■ **Exercise**
Here, the job is to give back every entry below unchanged, omitting pictures.

[Web document revisions]
'''

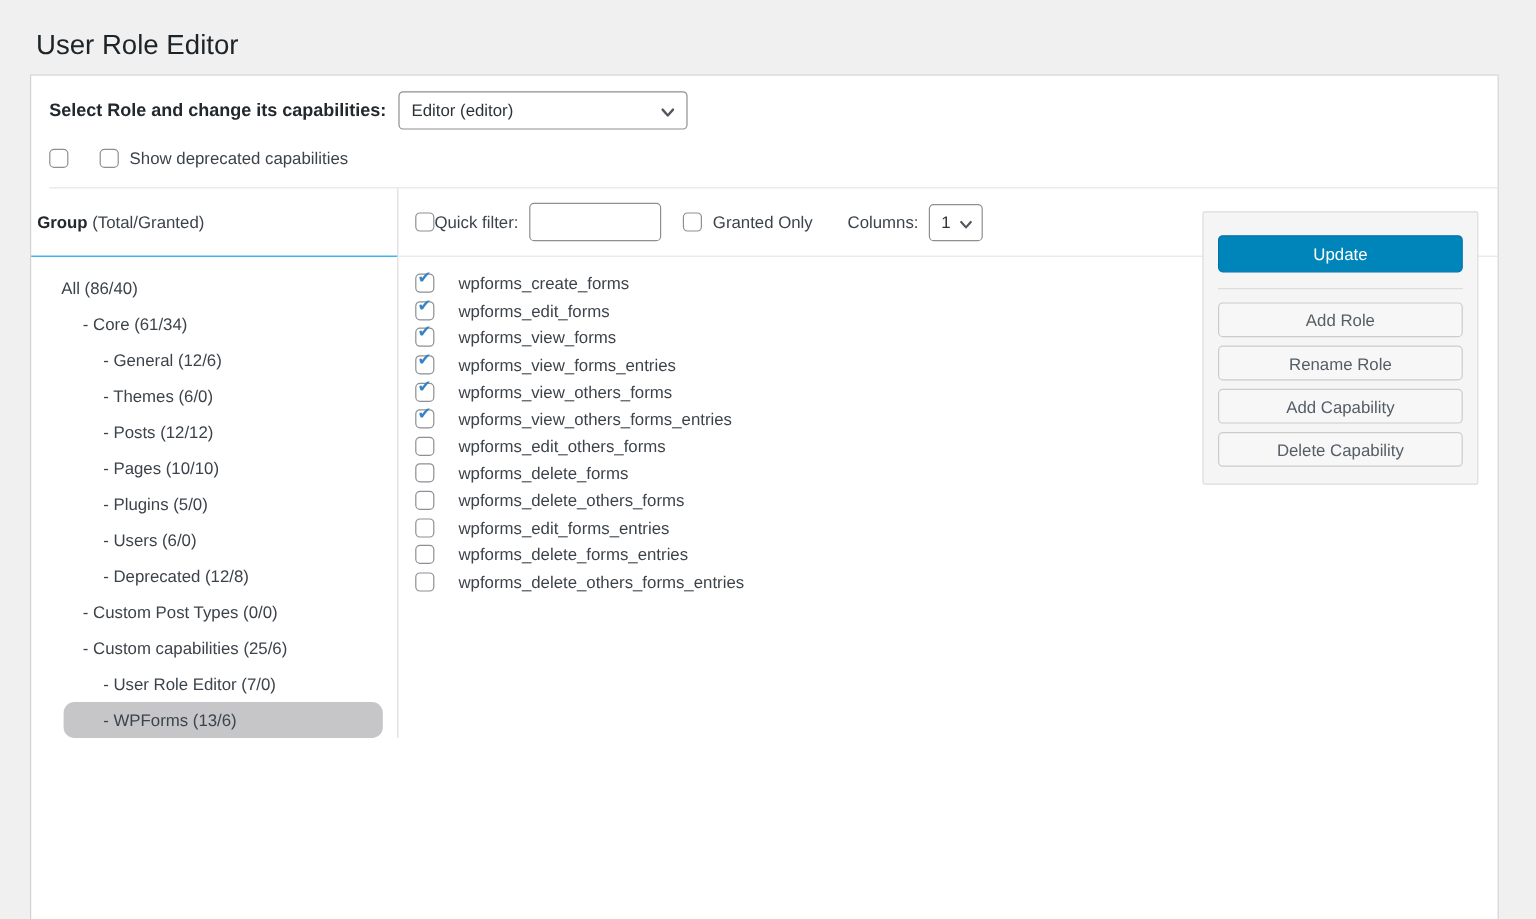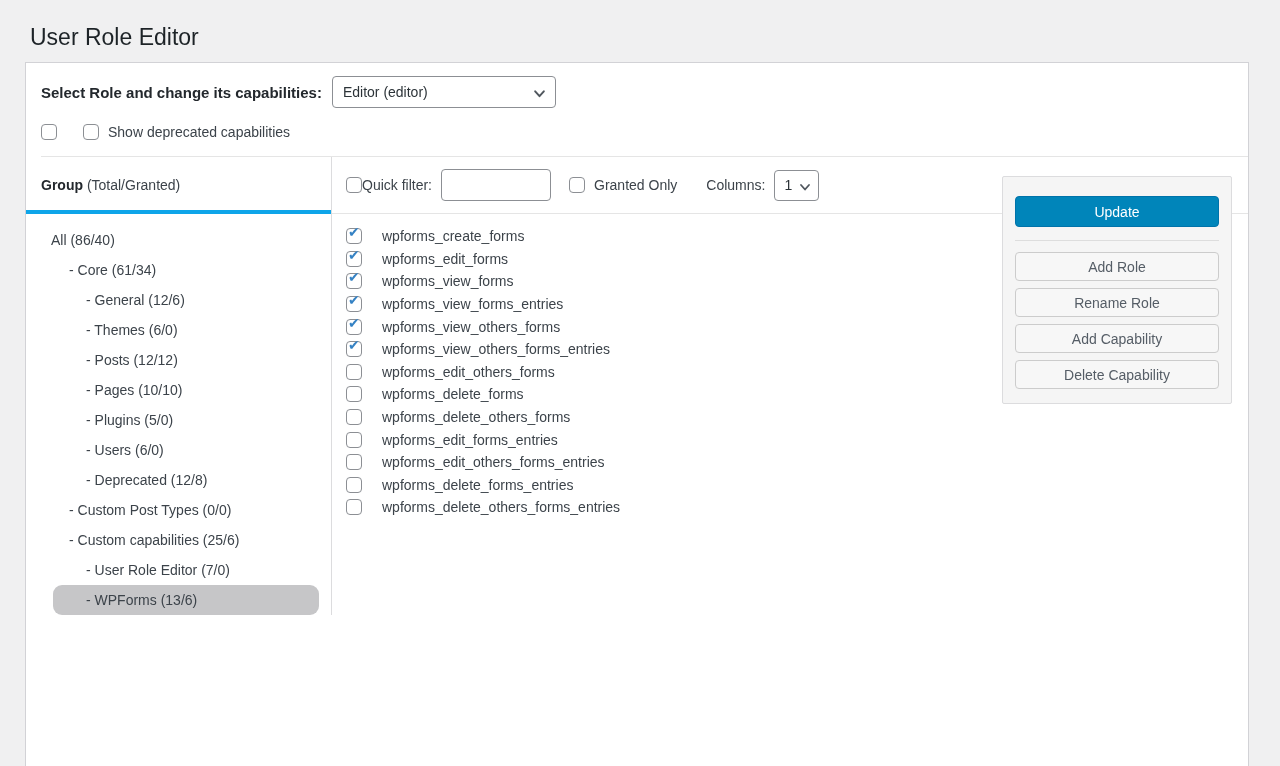--- a/index.html
+++ b/index.html
@@ -161,7 +161,7 @@
   <div class="top-section">
     <div class="role-row">
       <span class="role-label">Select Role and change its capabilities:</span>
-      <span class="select" style="width:224px;text-align:right;">
+      <span class="select" style="width:241px;text-align:right;">
         <span>Editor (editor)</span>
         <svg class="chev" width="13" height="13" viewBox="0 0 12 12">
             <polyline points="2,4 6,8.5 10,4" fill="none" stroke="#50575e" stroke-width="1.8" stroke-linecap="round" stroke-linejoin="round"></polyline>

'''

■ **Task response**
--- a/index.html
+++ b/index.html
@@ -161,7 +161,7 @@
   <div class="top-section">
     <div class="role-row">
       <span class="role-label">Select Role and change its capabilities:</span>
-      <span class="select" style="width:224px;text-align:right;">
+      <span class="select" style="width:241px;text-align:right;">
         <span>Editor (editor)</span>
         <svg class="chev" width="13" height="13" viewBox="0 0 12 12">
             <polyline points="2,4 6,8.5 10,4" fill="none" stroke="#50575e" stroke-width="1.8" stroke-linecap="round" stroke-linejoin="round"></polyline>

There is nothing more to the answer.